### DIRECTIONS
Nothing but the lines from the first line of the material below through the line that holds "ta 2017. Pero" should be set down, exactly and with pictures left out.

### DATASET EXTRACT
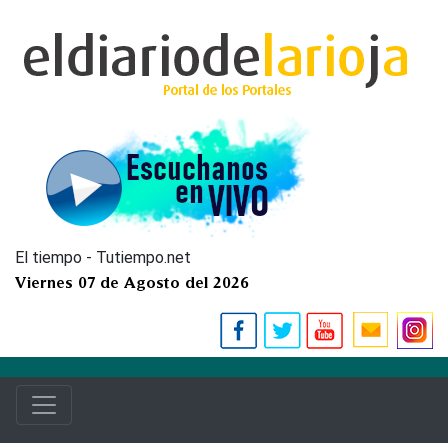
El tiempo - Tutiempo.net
Viernes 07 de Agosto del 2026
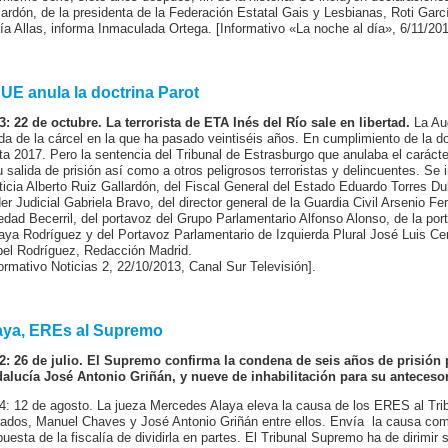
lardón, de la presidenta de la Federación Estatal Gais y Lesbianas, Roti Gar
ía Allas, informa Inmaculada Ortega. [Informativo «La noche al día», 6/11/201
 UE anula la doctrina Parot
3: 22 de octubre. La terrorista de ETA Inés del Río sale en libertad.
La Aud
ida de la cárcel en la que ha pasado veintiséis años. En cumplimiento de la do
ta 2017. Pero la sentencia del Tribunal de Estrasburgo que anulaba el carácter
u salida de prisión así como a otros peligrosos terroristas y delincuentes. Se 
ticia Alberto Ruiz Gallardón, del Fiscal General del Estado Eduardo Torres Du
er Judicial Gabriela Bravo, del director general de la Guardia Civil Arsenio 
edad Becerril, del portavoz del Grupo Parlamentario Alfonso Alonso, de la por
aya Rodríguez y del Portavoz Parlamentario de Izquierda Plural José Luis Ce
bel Rodríguez, Redacción Madrid.
formativo Noticias 2, 22/10/2013, Canal Sur Televisión].
aya, EREs al Supremo
2: 26 de julio. El Supremo confirma la condena de seis años de prisión p
alucía José Antonio Griñán, y nueve de inhabilitación para su anteceso
4: 12 de agosto. La jueza Mercedes Alaya eleva la causa de los ERES al Tri
rados, Manuel Chaves y José Antonio Griñán entre ellos. Envía la causa comp
puesta de la fiscalía de dividirla en partes. El Tribunal Supremo ha de dirimir 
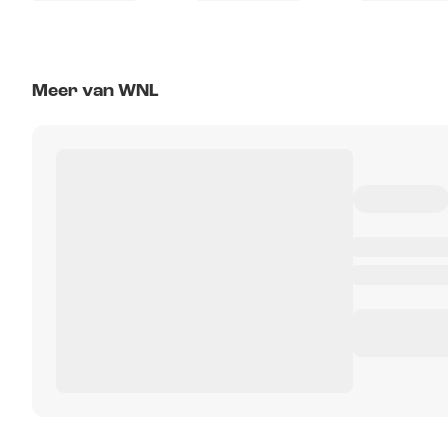
Meer van WNL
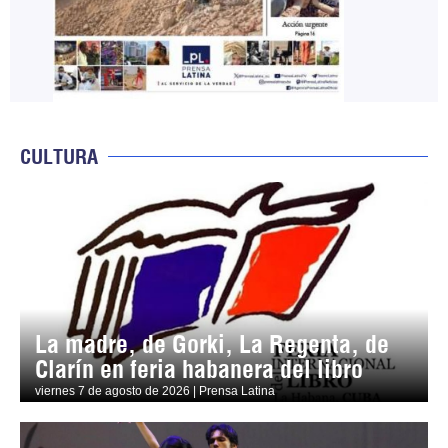
CULTURA
La madre, de Gorki, La Regenta, de
Clarín en feria habanera del libro
viernes 7 de agosto de 2026 | Prensa Latina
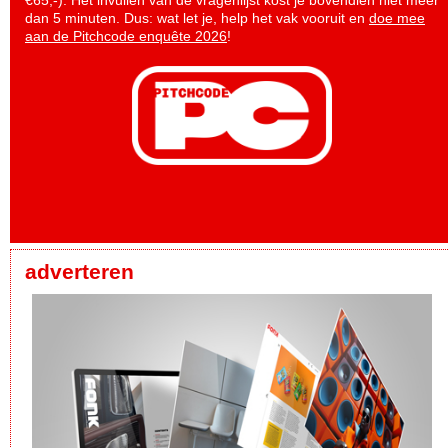
€65,-). Het invullen van de vragenlijst kost je bovendien niet meer
dan 5 minuten. Dus: wat let je, help het vak vooruit en
doe mee
aan de Pitchcode enquête 2026
!
adverteren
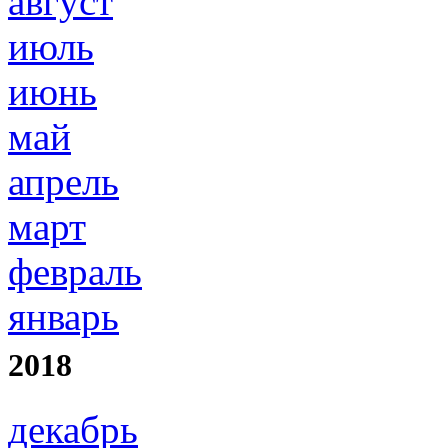
август
июль
июнь
май
апрель
март
февраль
январь
2018
декабрь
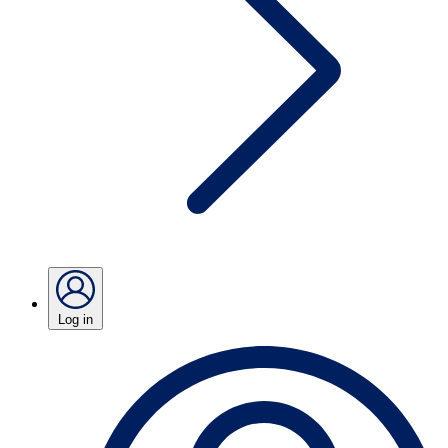
Log in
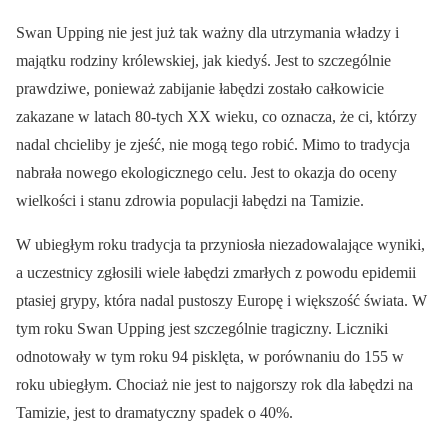
Swan Upping nie jest już tak ważny dla utrzymania władzy i
majątku rodziny królewskiej, jak kiedyś. Jest to szczególnie
prawdziwe, ponieważ zabijanie łabędzi zostało całkowicie
zakazane w latach 80-tych XX wieku, co oznacza, że ci, którzy
nadal chcieliby je zjeść, nie mogą tego robić. Mimo to tradycja
nabrała nowego ekologicznego celu. Jest to okazja do oceny
wielkości i stanu zdrowia populacji łabędzi na Tamizie.
W ubiegłym roku tradycja ta przyniosła niezadowalające wyniki,
a uczestnicy zgłosili wiele łabędzi zmarłych z powodu epidemii
ptasiej grypy, która nadal pustoszy Europę i większość świata. W
tym roku Swan Upping jest szczególnie tragiczny. Liczniki
odnotowały w tym roku 94 pisklęta, w porównaniu do 155 w
roku ubiegłym. Chociaż nie jest to najgorszy rok dla łabędzi na
Tamizie, jest to dramatyczny spadek o 40%.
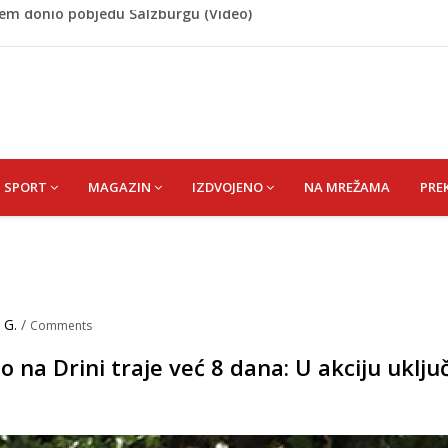
 Rašteli obilježena 31. godišnjica deblokade Unsko-sanskog
re, gradonačelnik Kelna pokrenuo istragu
azina
a: Vatrogasci nadljudskim naporima spriječili veću
cem donio pobjedu Salzburgu (Video)
SPORT
MAGAZIN
IZDVOJENO
NA MREŽAMA
PRE
 G.
/
Comments
 na Drini traje već 8 dana: U akciju uključ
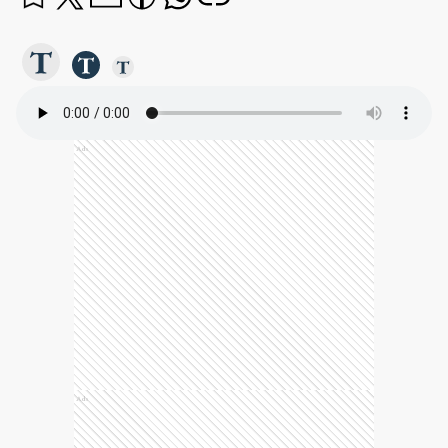
Ads
Ads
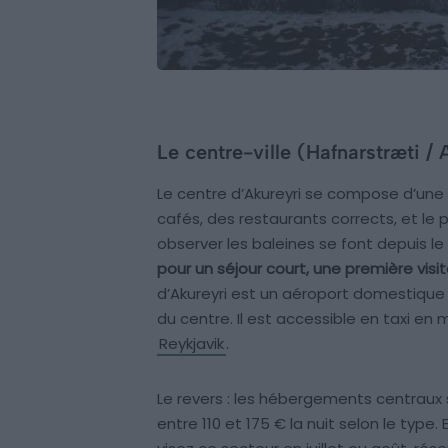
Le centre-ville (Hafnarstræti / 
Le centre d’Akureyri se compose d’une 
cafés, des restaurants corrects, et le 
observer les baleines se font depuis le
pour un séjour court, une première visite
d’Akureyri est un aéroport domestique de
du centre. Il est accessible en taxi en 
Reykjavik
.
Le revers : les hébergements centraux
entre 110 et 175 € la nuit selon le type.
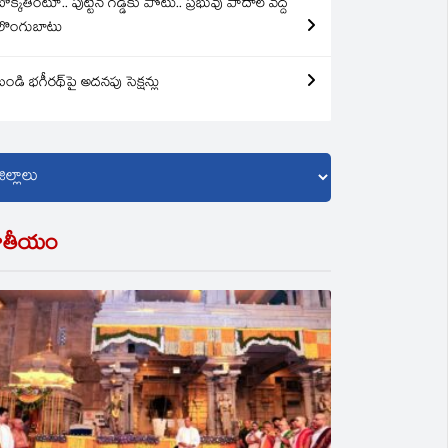
బొక్కతింటూ.. పుట్టిన గడ్డకు పోటు.. ప్రభువు పాదాల వద్ద
లొంగుబాటు
బండి భగీరథ్‌పై అదనపు సెక్షన్లు
ాతీయం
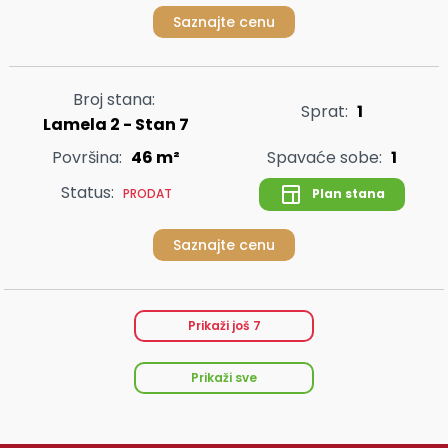
Saznajte cenu
Broj stana:
Sprat:
1
Lamela 2 - Stan 7
Površina:
46 m²
Spavaće sobe:
1
Status:
Plan stana
PRODAT
Saznajte cenu
Prikaži još
7
Prikaži sve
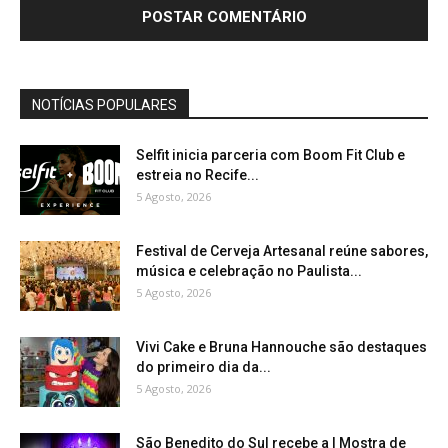
NOTÍCIAS POPULARES
Selfit inicia parceria com Boom Fit Club e
estreia no Recife...
5 Agosto, 2026
Festival de Cerveja Artesanal reúne sabores,
música e celebração no Paulista...
5 Agosto, 2026
Vivi Cake e Bruna Hannouche são destaques
do primeiro dia da...
5 Agosto, 2026
São Benedito do Sul recebe a I Mostra de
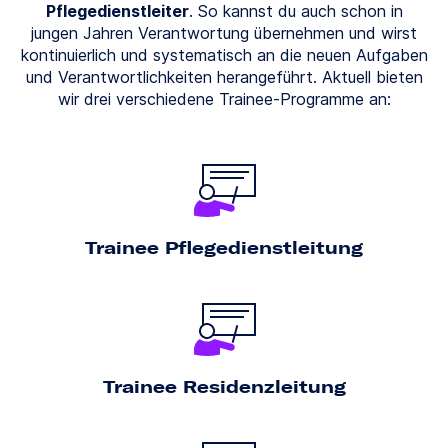
Pflegedienstleiter
. So kannst du auch schon in
jungen Jahren Verantwortung übernehmen und wirst
kontinuierlich und systematisch an die neuen Aufgaben
und Verantwortlichkeiten herangeführt. Aktuell bieten
wir drei verschiedene Trainee-Programme an:
Trainee Pflegedienstleitung
Trainee Residenzleitung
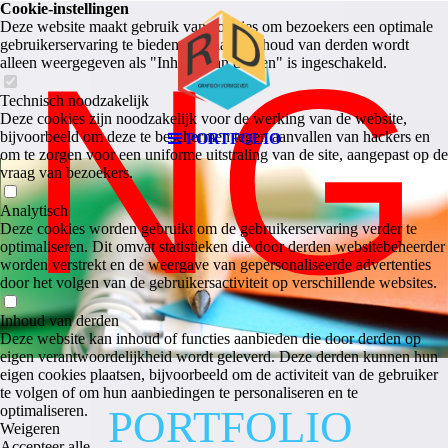
Cookie-instellingen
Deze website maakt gebruik van cookies om bezoekers een optimale
NG
gebruikerservaring te bieden. Bepaalde inhoud van derden wordt
alleen weergegeven als "Inhoud van derden" is ingeschakeld.
Technisch noodzakelijk
Deze cookies zijn noodzakelijk voor de werking van de website,
bijvoorbeeld om deze te beschermen tegen aanvallen van hackers en
PORTFOLIO
om te zorgen voor een uniforme uitstraling van de site, aangepast op de
vraag van bezoekers.
Analytisch
Deze cookies worden gebruikt om de gebruikerservaring verder te
optimaliseren. Dit omvat statistieken die door derden websitebeheerder
worden verstrekt en de weergave van gepersonaliseerde advertenties
door het volgen van de gebruikersactiviteit op verschillende websites.
Inhoud van derden
Deze website kan inhoud of functies aanbieden die door derden op
eigen verantwoordelijkheid wordt geleverd. Deze derden kunnen hun
eigen cookies plaatsen, bijvoorbeeld om de activiteit van de gebruiker
te volgen of om hun aanbiedingen te personaliseren en te
optimaliseren.
PORTFOLIO
Weigeren
Accepteer alle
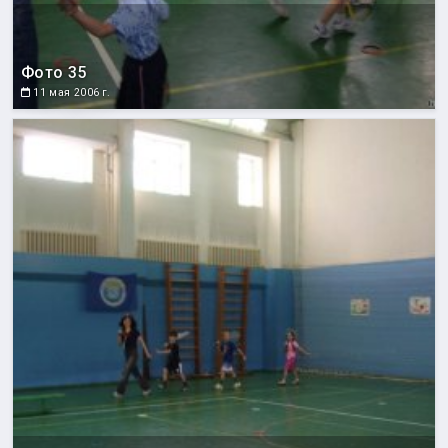
Фото 35
11 мая 2006 г.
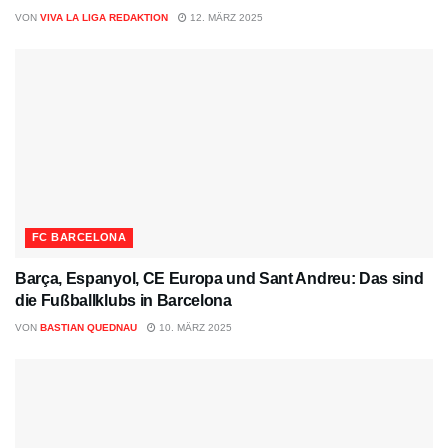
VON
VIVA LA LIGA REDAKTION
12. MÄRZ 2025
FC BARCELONA
Barça, Espanyol, CE Europa und Sant Andreu: Das sind
die Fußballklubs in Barcelona
VON
BASTIAN QUEDNAU
10. MÄRZ 2025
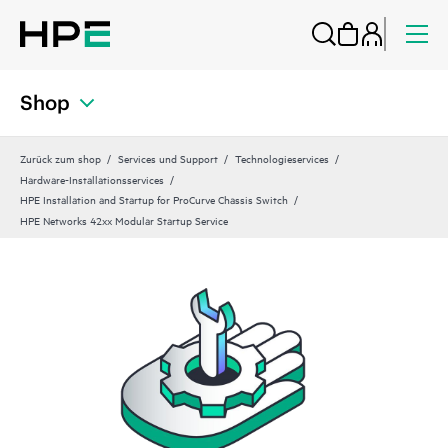
Shop
Zurück zum shop
Services und Support
Technologieservices
Hardware-Installationsservices
HPE Installation and Startup for ProCurve Chassis Switch
HPE Networks 42xx Modular Startup Service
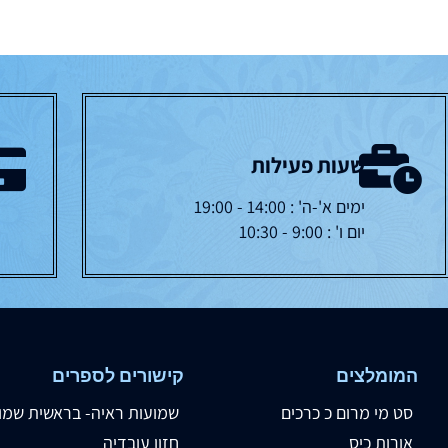
שעות פעילות
ימים א'-ה' : 14:00 - 19:00
יום ו' : 9:00 - 10:30
המומלצים
קישורים לספרים
סט מי מרום כ כרכים
שמועות ראיה- בראשית שמו
אורות כיס
חזון עובדיה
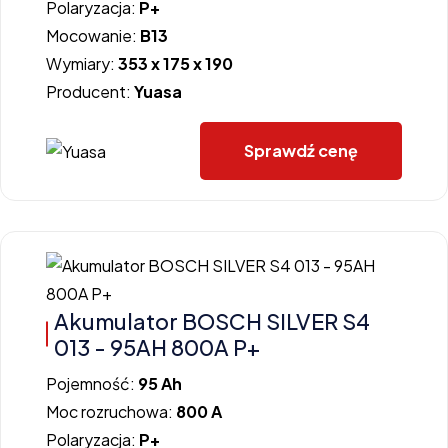
Polaryzacja:
P+
Mocowanie:
B13
Wymiary:
353 x 175 x 190
Producent:
Yuasa
Sprawdź cenę
Akumulator BOSCH SILVER S4
013 - 95AH 800A P+
Pojemność:
95 Ah
Moc rozruchowa:
800 A
Polaryzacja:
P+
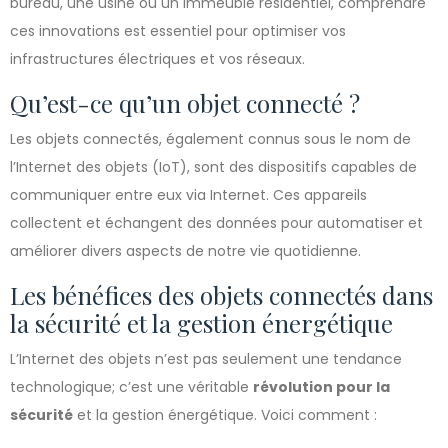
bureau, une usine ou un immeuble résidentiel, comprendre
ces innovations est essentiel pour optimiser vos
infrastructures électriques et vos réseaux.
Qu’est-ce qu’un objet connecté ?
Les objets connectés, également connus sous le nom de
l’Internet des objets (IoT), sont des dispositifs capables de
communiquer entre eux via Internet. Ces appareils
collectent et échangent des données pour automatiser et
améliorer divers aspects de notre vie quotidienne.
Les bénéfices des objets connectés dans
la sécurité et la gestion énergétique
L’Internet des objets n’est pas seulement une tendance
technologique; c’est une véritable
révolution pour la
sécurité
et la gestion énergétique. Voici comment :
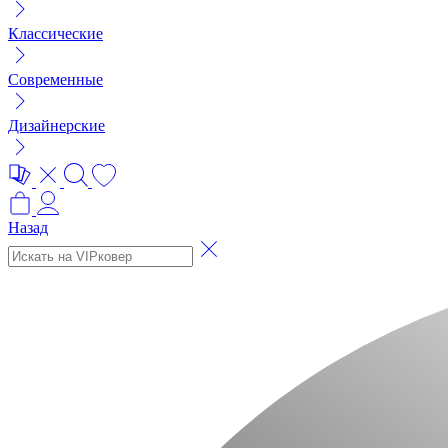
Классические
Современные
Дизайнерские
Назад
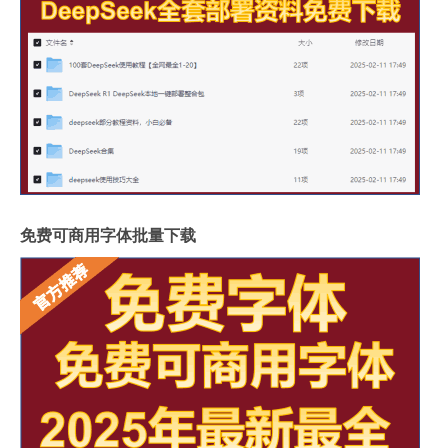
免费可商用字体批量下载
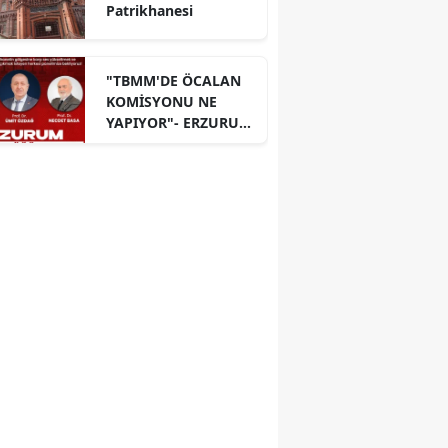
Patrikhanesi
"TBMM'DE ÖCALAN
KOMİSYONU NE
YAPIYOR"- ERZURUM
PANELİ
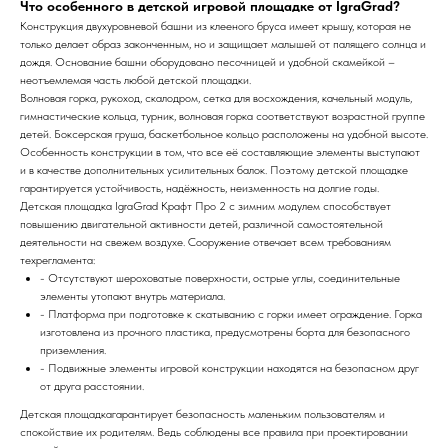
Что особенного в детcкой игровой площадке от IgraGrad?
Конструкция двухуровневой башни из клееного бруса имеет крышу, которая не
только делает образ законченным, но и защищает малышей от палящего солнца и
дождя. Основание башни оборудовано песочницей и удобной скамейкой –
неотъемлемая часть любой детской площадки.
Волновая горка, рукоход, скалодром, сетка для восхождения, качельный модуль,
гимнастические кольца, турник, волновая горка соответствуют возрастной группе
детей. Боксерская груша, баскетбольное кольцо расположены на удобной высоте.
Особенность конструкции в том, что все её составляющие элементы выступают
и в качестве дополнительных усилительных балок. Поэтому детской площадке
гарантируется устойчивость, надёжность, неизменность на долгие годы.
Детская площадка IgraGrad Крафт Про 2 с зимним модулем способствует
повышению двигательной активности детей, различной самостоятельной
деятельности на свежем воздухе. Сооружение отвечает всем требованиям
техрегламента:
- Отсутствуют шероховатые поверхности, острые углы, соединительные
элементы утопают внутрь материала.
- Платформа при подготовке к скатыванию с горки имеет ограждение. Горка
изготовлена из прочного пластика, предусмотрены борта для безопасного
приземления.
- Подвижные элементы игровой конструкции находятся на безопасном друг
от друга расстоянии.
Детская площадкагарантирует безопасность маленьким пользователям и
спокойствие их родителям. Ведь соблюдены все правила при проектировании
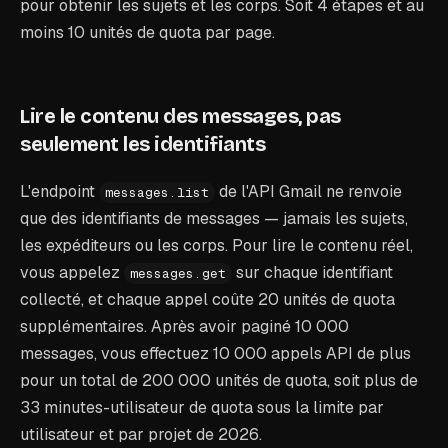
pour obtenir les sujets et les corps. Soit 4 étapes et au
moins 10 unités de quota par page.
Lire le contenu des messages, pas
seulement les identifiants
L'endpoint
de l'API Gmail ne renvoie
messages.list
que des identifiants de messages — jamais les sujets,
les expéditeurs ou les corps. Pour lire le contenu réel,
vous appelez
sur chaque identifiant
messages.get
collecté, et chaque appel coûte 20 unités de quota
supplémentaires. Après avoir paginé 10 000
messages, vous effectuez 10 000 appels API de plus
pour un total de 200 000 unités de quota, soit plus de
33 minutes-utilisateur de quota sous la limite par
utilisateur et par projet de 2026.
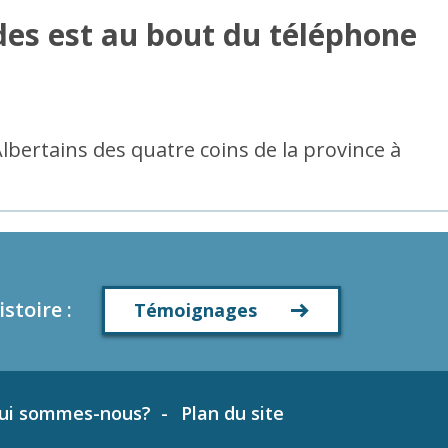
ïdes est au bout du téléphone
lbertains des quatre coins de la province à
istoire
:
Témoignages
ui sommes-nous?
Plan du site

### ANSWER TO THIS TASK
El tiempo - Tutiempo.net
Viernes 07 de Agosto del 2026
lardón, de la presidenta de la Federación Estatal Gais y Lesbianas, Roti Gar
ía Allas, informa Inmaculada Ortega. [Informativo «La noche al día», 6/11/201
 UE anula la doctrina Parot
3: 22 de octubre. La terrorista de ETA Inés del Río sale en libertad.
La Aud
ida de la cárcel en la que ha pasado veintiséis años. En cumplimiento de la do
ta 2017. Pero la sentencia del Tribunal de Estrasburgo que anulaba el carácter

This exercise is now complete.